ここまで詳細に指定すると、生成される画像も「同じようなもの」が多くなってきます。東京を表現するイラストにはこれで十分ですね。
自分のサイトで使えそうな画像を生成する
せっかくなので、このサイトで使えそうな素材をいくつか作ってみたいと思います。
IT系のWEBに使えそうな素材
IT系のwebで使えそうなアイソメトリックイラストを描いて。 色は青と紫、白黒グレーを基調にして
良い感じです。量子コンピュータやクラウドの記事のサムネ画像に使えそうです。
工学シミュレーションの素材
当サイトは、CADやCAEソフトを使った工学系の3Dシミュレーションも扱っているので、そのへんの記事に使えそうな素材を作ってみてもらいます。
パソコンで3D-CADを操作している様子をアイソメトリックイラストを描いて。 色は青と紫、白黒グレーを基調にして、黄色をアクセントとして加えて
これだけ簡単なプロンプトで、意図したとおりの結果が得られています。
黄色をアクセントに、という指示も通っています。かなり優秀ですね。
当然、よく見ると「なんだこれは?」というツッコミどころもありますが、記事のサムネイルを作るぶんには全く問題ないですね。
EV用電池の画像
EVに搭載する電池のテーマも多く扱っているので、その素材を作ってもらいます。
自動車に搭載された電池をアイソメトリックイラストを描いて。 色は青と紫、白黒グレーを基調にして、黄色をアクセントとして加えて
とても良い感じです。特に2枚目のが像は、床下にバッテリーパックを搭載しているようにも見えます。
イラストレーター、本当に仕事が減りそう…
ブログ記事の文字をそのままプロンプトにする
「OpenAIのAPIを活用したらGPT-4の料金が思ったより高かった件」という記事の「ChatGPTのAPIを本で勉強して使ってみました」という趣旨の文章を、そのままプロンプトにしてみました。この文章を表現する画像は生成されるのでしょうか。

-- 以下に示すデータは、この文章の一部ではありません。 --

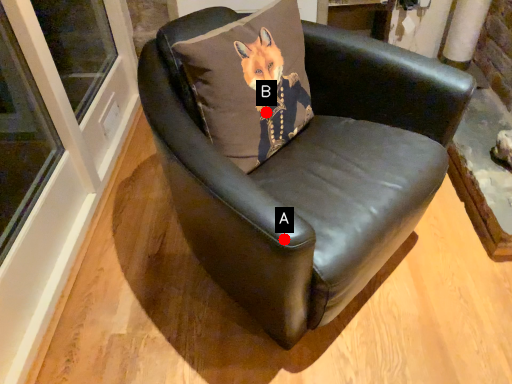
Question: Two points are circled on the image, labeled by A and B beside each circle. Which of the following is the farthest from the observer?

Choices:
 (A) A is further
 (B) B is further

Answer: (B)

以下の文章を連想させるアイソメトリックイラストを描いて。色は青と紫、白黒グレーを基調にして、黄色をアクセントとして加えて。
APIを使って、操作を自動化する方法も考えていましたが、なかなか難しくて試していませんでした。先日、「Python / JavaScriptによるOpen AIプログラミング」という本を見つけて、自分でもやってみようと思い購入。経験を積むためにもとりあえず10ドルほど課金して、試してみることにしました。
ChatGPTの使い方をマスターすると、作業を自動化することができて、とても便利です。例えば、ブログを書く時にミスをチェックしたり、定型的な作業を自動化することができます。毎回同じ作業をする手間を省くことができます。
生成された画像です。期待通りです。ChatGPTのAPIを本で学んで使っている様子が描かれています。
1枚目の画像などは、画像中にChatGPTの文字が入っていますし、2枚目の画像にはPythonのロゴも含まれています。英語で意味のある単語が書かれており、そのまま画像として使えそうです。
ブログの文章をそのままプロンプトにして、ブログ用の画像を生成する時代が訪れています。
生成した画像を出発点に改良して貰う
DALL-E 3はチャットと融合した画像生成サービスなので、生成した画像と共に、「フィードバックをお聞かせいただければさらに調整をします」といった返事をしてきます。
新しいアイソメトリックイラストを生成しました。どれがお好みでしょうか?フィードバックをお聞かせいただければ、さらに調整や変更を行います。
フィードバックをお聞かせいただければ調整する、とのことなので、以下のように修正してもらいます。
1枚目の画像が好みです。ChatGPTという文字が入っているのが特に良いです。 この画像をもとに、Pythonのアイコンと、Pythonという文字を加えてもらえますか?
指示した通り、pythonという文字と、pythonのアイコンが追加されています。(2枚目右下)
このように、意図した画像が生成されたら、その画像の細部は「もっとこうして!」と注文して、修正していくことが可能なようです。
生成される画像サイズは?
DALL-E 3で生成された画像はダウンロードが可能です。そのファイルサイズと解像度は以下の通りです。
- 1~2 MB
- 1024×1024ピクセル
そこそこ高解像な画像が生成されることが分かります。縦横の比率は1:1のスクエア。画像サイズは、その内容寄りますが1~2MBであるものがほとんどです。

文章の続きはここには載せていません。